Recorded data =

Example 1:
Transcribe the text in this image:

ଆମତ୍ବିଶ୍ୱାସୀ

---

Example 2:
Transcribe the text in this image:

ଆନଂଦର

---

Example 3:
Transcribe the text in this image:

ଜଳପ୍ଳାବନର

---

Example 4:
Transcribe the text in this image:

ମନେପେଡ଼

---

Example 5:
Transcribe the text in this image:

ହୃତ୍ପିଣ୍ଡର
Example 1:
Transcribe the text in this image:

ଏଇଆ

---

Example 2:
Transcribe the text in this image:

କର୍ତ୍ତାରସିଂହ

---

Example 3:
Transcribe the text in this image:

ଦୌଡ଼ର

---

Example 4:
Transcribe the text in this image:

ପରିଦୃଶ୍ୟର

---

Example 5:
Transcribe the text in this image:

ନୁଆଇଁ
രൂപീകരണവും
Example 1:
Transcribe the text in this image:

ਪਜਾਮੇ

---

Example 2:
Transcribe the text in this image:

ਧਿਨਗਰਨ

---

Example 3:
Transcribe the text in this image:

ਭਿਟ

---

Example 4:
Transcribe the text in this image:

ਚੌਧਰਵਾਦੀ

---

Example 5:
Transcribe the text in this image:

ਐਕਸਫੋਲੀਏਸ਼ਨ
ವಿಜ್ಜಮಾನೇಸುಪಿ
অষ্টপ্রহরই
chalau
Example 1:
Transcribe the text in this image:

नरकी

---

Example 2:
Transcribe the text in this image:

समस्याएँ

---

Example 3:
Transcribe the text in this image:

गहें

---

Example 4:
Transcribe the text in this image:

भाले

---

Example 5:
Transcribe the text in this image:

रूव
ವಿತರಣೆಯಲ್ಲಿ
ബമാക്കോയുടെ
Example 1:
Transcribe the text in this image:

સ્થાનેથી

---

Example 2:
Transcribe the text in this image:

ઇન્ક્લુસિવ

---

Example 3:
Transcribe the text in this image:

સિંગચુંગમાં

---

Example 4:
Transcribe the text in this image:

WHAT IS REQUIRED = Please retype the entries above in full, exactly as they stand.

TASK SOLUTION =
Example 1:
Transcribe the text in this image:

ଆମତ୍ବିଶ୍ୱାସୀ

---

Example 2:
Transcribe the text in this image:

ଆନଂଦର

---

Example 3:
Transcribe the text in this image:

ଜଳପ୍ଳାବନର

---

Example 4:
Transcribe the text in this image:

ମନେପେଡ଼

---

Example 5:
Transcribe the text in this image:

ହୃତ୍ପିଣ୍ଡର
Example 1:
Transcribe the text in this image:

ଏଇଆ

---

Example 2:
Transcribe the text in this image:

କର୍ତ୍ତାରସିଂହ

---

Example 3:
Transcribe the text in this image:

ଦୌଡ଼ର

---

Example 4:
Transcribe the text in this image:

ପରିଦୃଶ୍ୟର

---

Example 5:
Transcribe the text in this image:

ନୁଆଇଁ
രൂപീകരണവും
Example 1:
Transcribe the text in this image:

ਪਜਾਮੇ

---

Example 2:
Transcribe the text in this image:

ਧਿਨਗਰਨ

---

Example 3:
Transcribe the text in this image:

ਭਿਟ

---

Example 4:
Transcribe the text in this image:

ਚੌਧਰਵਾਦੀ

---

Example 5:
Transcribe the text in this image:

ਐਕਸਫੋਲੀਏਸ਼ਨ
ವಿಜ್ಜಮಾನೇಸುಪಿ
অষ্টপ্রহরই
chalau
Example 1:
Transcribe the text in this image:

नरकी

---

Example 2:
Transcribe the text in this image:

समस्याएँ

---

Example 3:
Transcribe the text in this image:

गहें

---

Example 4:
Transcribe the text in this image:

भाले

---

Example 5:
Transcribe the text in this image:

रूव
ವಿತರಣೆಯಲ್ಲಿ
ബമാക്കോയുടെ
Example 1:
Transcribe the text in this image:

સ્થાનેથી

---

Example 2:
Transcribe the text in this image:

ઇન્ક્લુસિવ

---

Example 3:
Transcribe the text in this image:

સિંગચુંગમાં

---

Example 4:
Transcribe the text in this image:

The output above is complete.